Below are some records; give them all again exactly, but not the pictures.

[Start of Attachment]

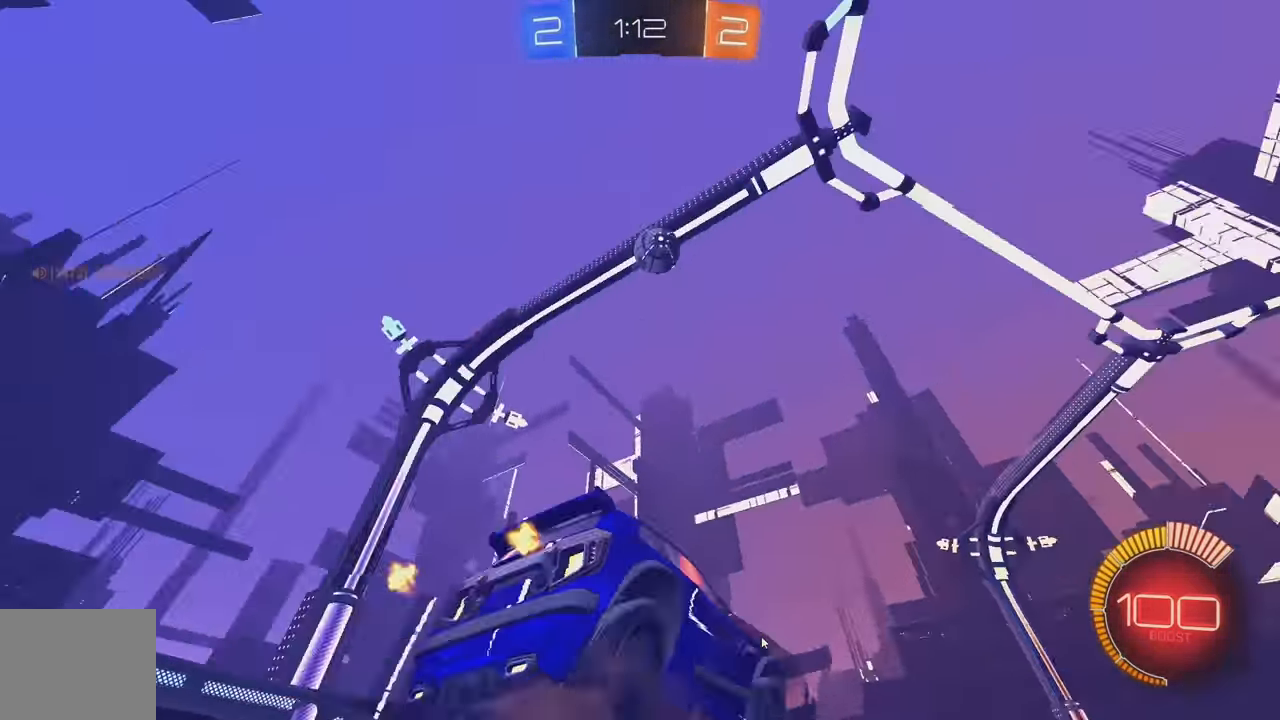
{"dt_ms": 500, "buttons": ["B", "R2"], "left_stick": "up", "events": [[33, "L2", "up"], [50, "A", "up"], [67, "left_stick", "center"], [83, "A", "down"], [117, "left_stick", "down"], [167, "B", "down"], [217, "A", "up"], [300, "left_stick", "right"], [383, "left_stick", "up"]]}
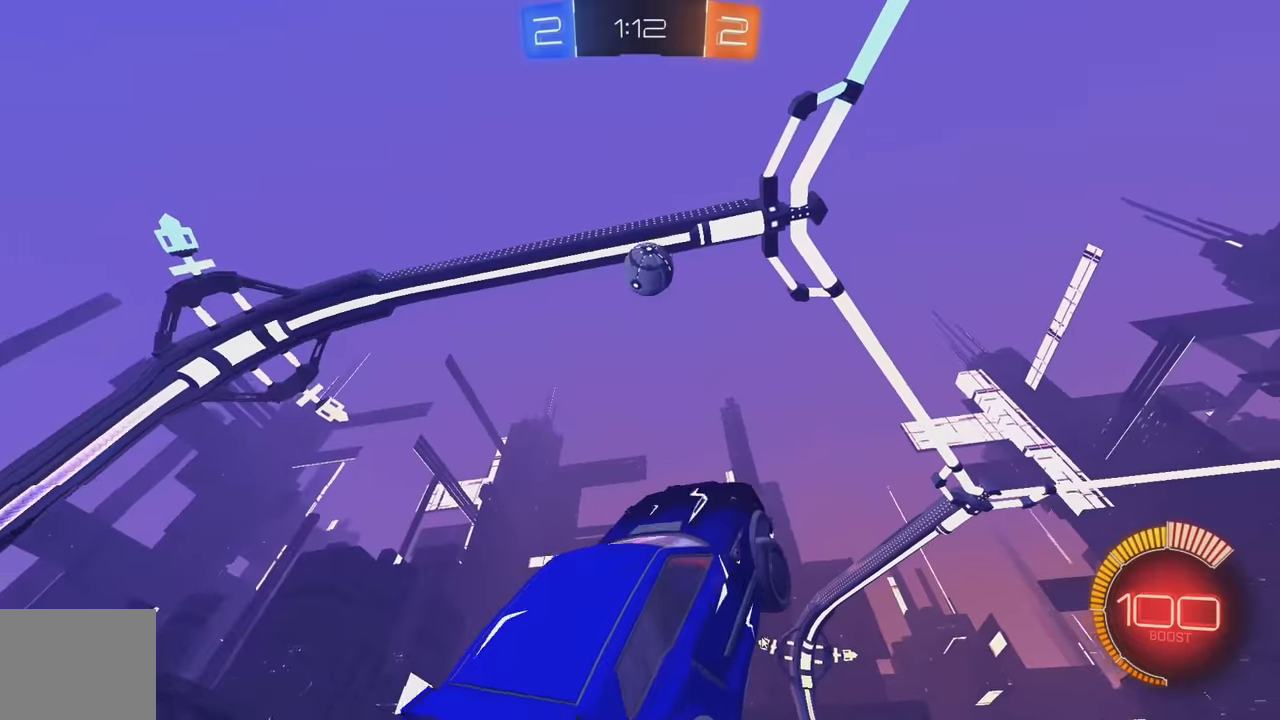
{"dt_ms": 500, "buttons": ["B", "R2"], "left_stick": "right", "events": [[50, "left_stick", "up-left"], [116, "B", "up"], [250, "B", "down"], [250, "left_stick", "down-left"], [350, "left_stick", "right"], [366, "B", "up"], [483, "B", "down"]]}
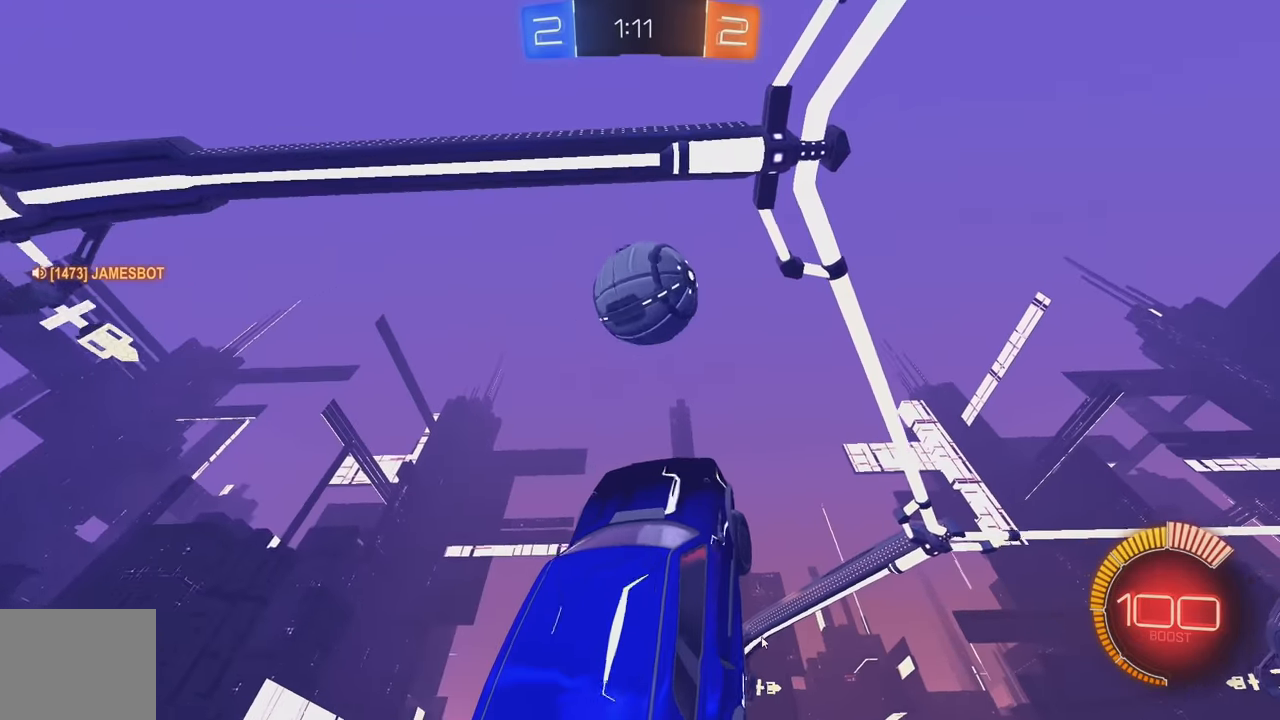
{"dt_ms": 500, "buttons": ["L1"], "left_stick": "up", "events": [[100, "left_stick", "up"], [283, "B", "up"], [400, "R2", "up"], [433, "L1", "down"]]}
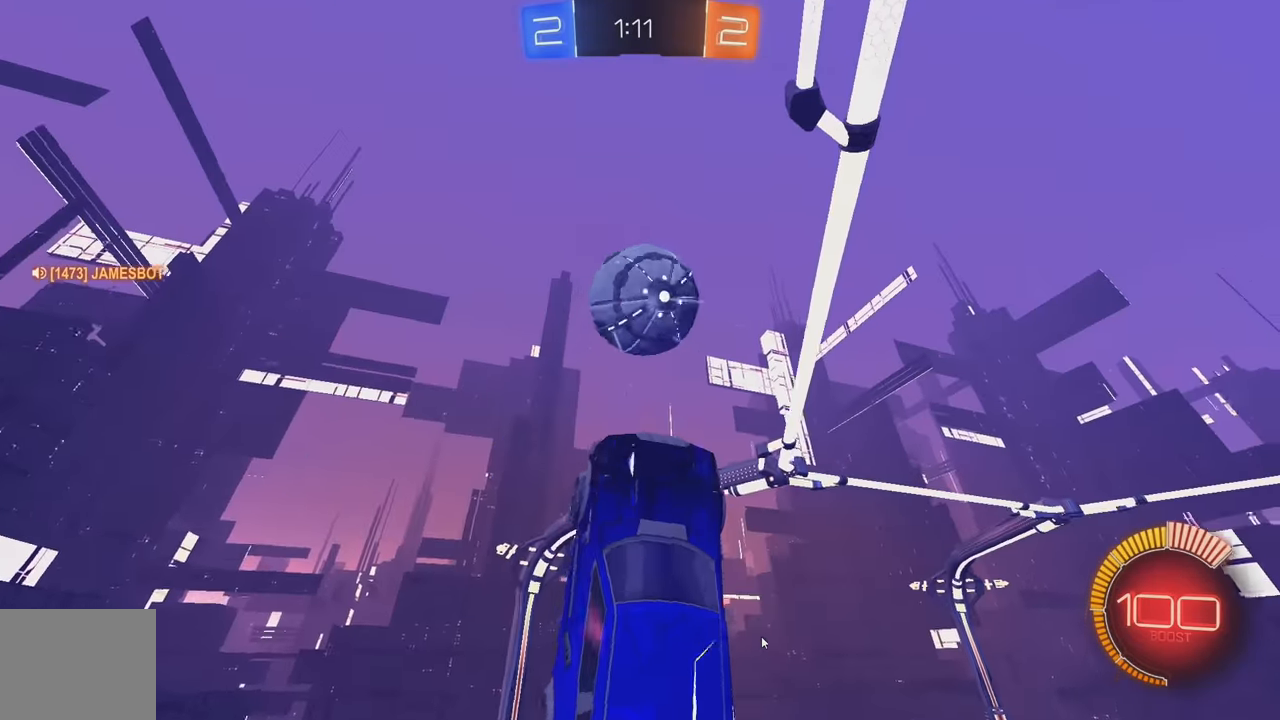
{"dt_ms": 500, "buttons": [], "left_stick": "right", "events": [[33, "left_stick", "up-right"], [83, "L1", "up"], [466, "left_stick", "right"]]}
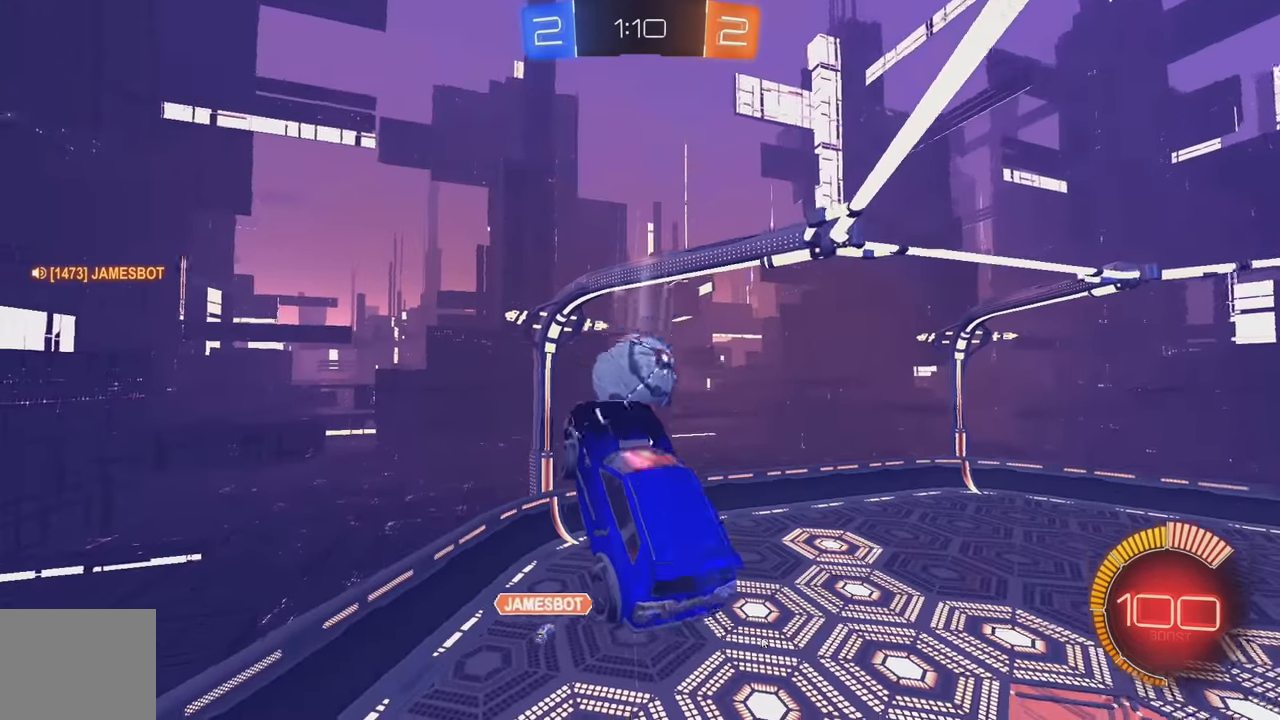
{"dt_ms": 500, "buttons": [], "left_stick": "down-right", "events": [[250, "left_stick", "down-right"]]}
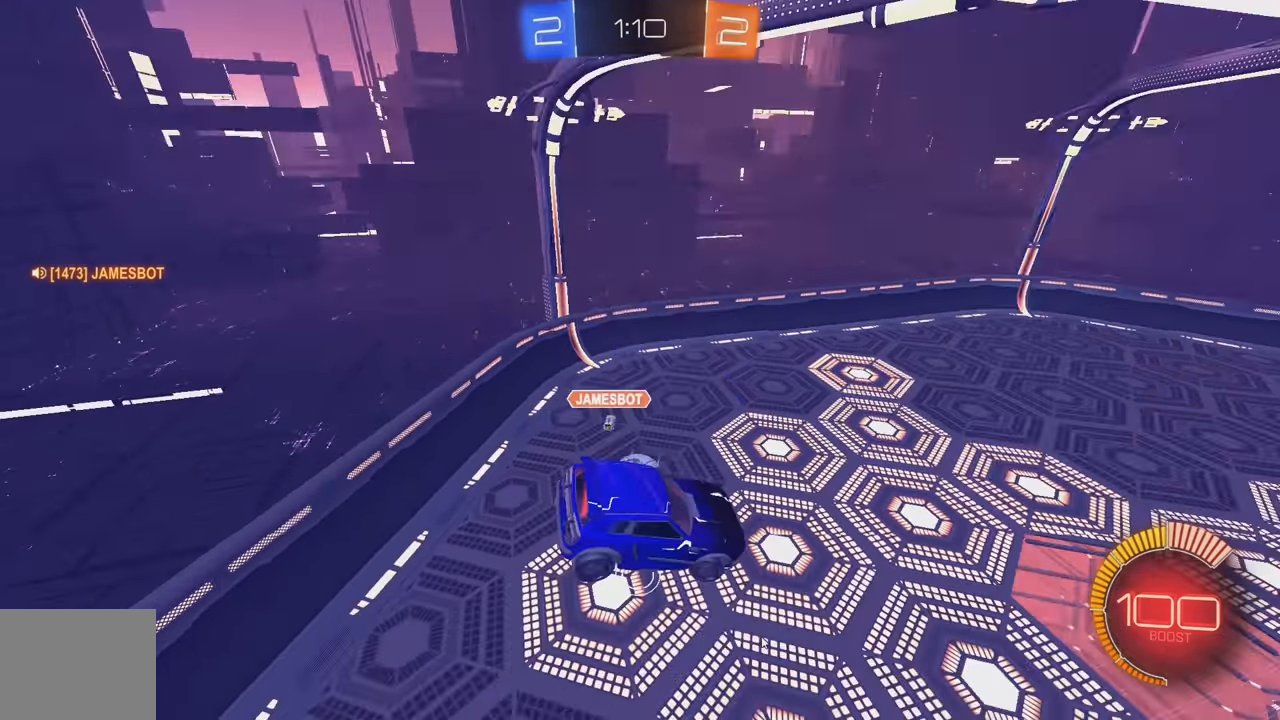
{"dt_ms": 500, "buttons": ["B"], "left_stick": "down", "events": [[83, "B", "down"], [216, "left_stick", "down"], [283, "L1", "down"], [316, "B", "up"], [366, "B", "down"], [400, "L1", "up"]]}
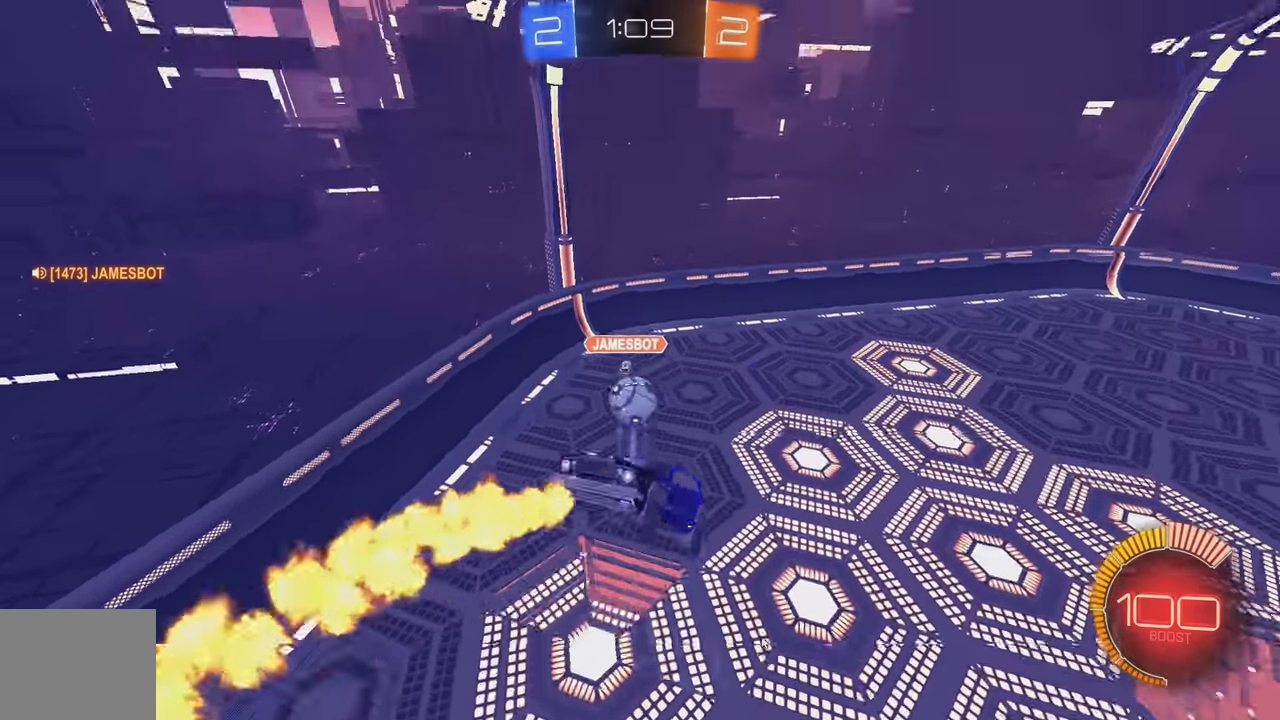
{"dt_ms": 500, "buttons": ["B"], "left_stick": "down", "events": [[33, "left_stick", "center"], [100, "left_stick", "left"], [133, "L1", "down"], [216, "left_stick", "up-left"], [400, "L1", "up"], [416, "left_stick", "down"]]}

[End of Attachment]

» TASK RESULT:
{"dt_ms": 500, "buttons": ["B", "R2"], "left_stick": "up", "events": [[33, "L2", "up"], [50, "A", "up"], [67, "left_stick", "center"], [83, "A", "down"], [117, "left_stick", "down"], [167, "B", "down"], [217, "A", "up"], [300, "left_stick", "right"], [383, "left_stick", "up"]]}
{"dt_ms": 500, "buttons": ["B", "R2"], "left_stick": "right", "events": [[50, "left_stick", "up-left"], [116, "B", "up"], [250, "B", "down"], [250, "left_stick", "down-left"], [350, "left_stick", "right"], [366, "B", "up"], [483, "B", "down"]]}
{"dt_ms": 500, "buttons": ["L1"], "left_stick": "up", "events": [[100, "left_stick", "up"], [283, "B", "up"], [400, "R2", "up"], [433, "L1", "down"]]}
{"dt_ms": 500, "buttons": [], "left_stick": "right", "events": [[33, "left_stick", "up-right"], [83, "L1", "up"], [466, "left_stick", "right"]]}
{"dt_ms": 500, "buttons": [], "left_stick": "down-right", "events": [[250, "left_stick", "down-right"]]}
{"dt_ms": 500, "buttons": ["B"], "left_stick": "down", "events": [[83, "B", "down"], [216, "left_stick", "down"], [283, "L1", "down"], [316, "B", "up"], [366, "B", "down"], [400, "L1", "up"]]}
{"dt_ms": 500, "buttons": ["B"], "left_stick": "down", "events": [[33, "left_stick", "center"], [100, "left_stick", "left"], [133, "L1", "down"], [216, "left_stick", "up-left"], [400, "L1", "up"], [416, "left_stick", "down"]]}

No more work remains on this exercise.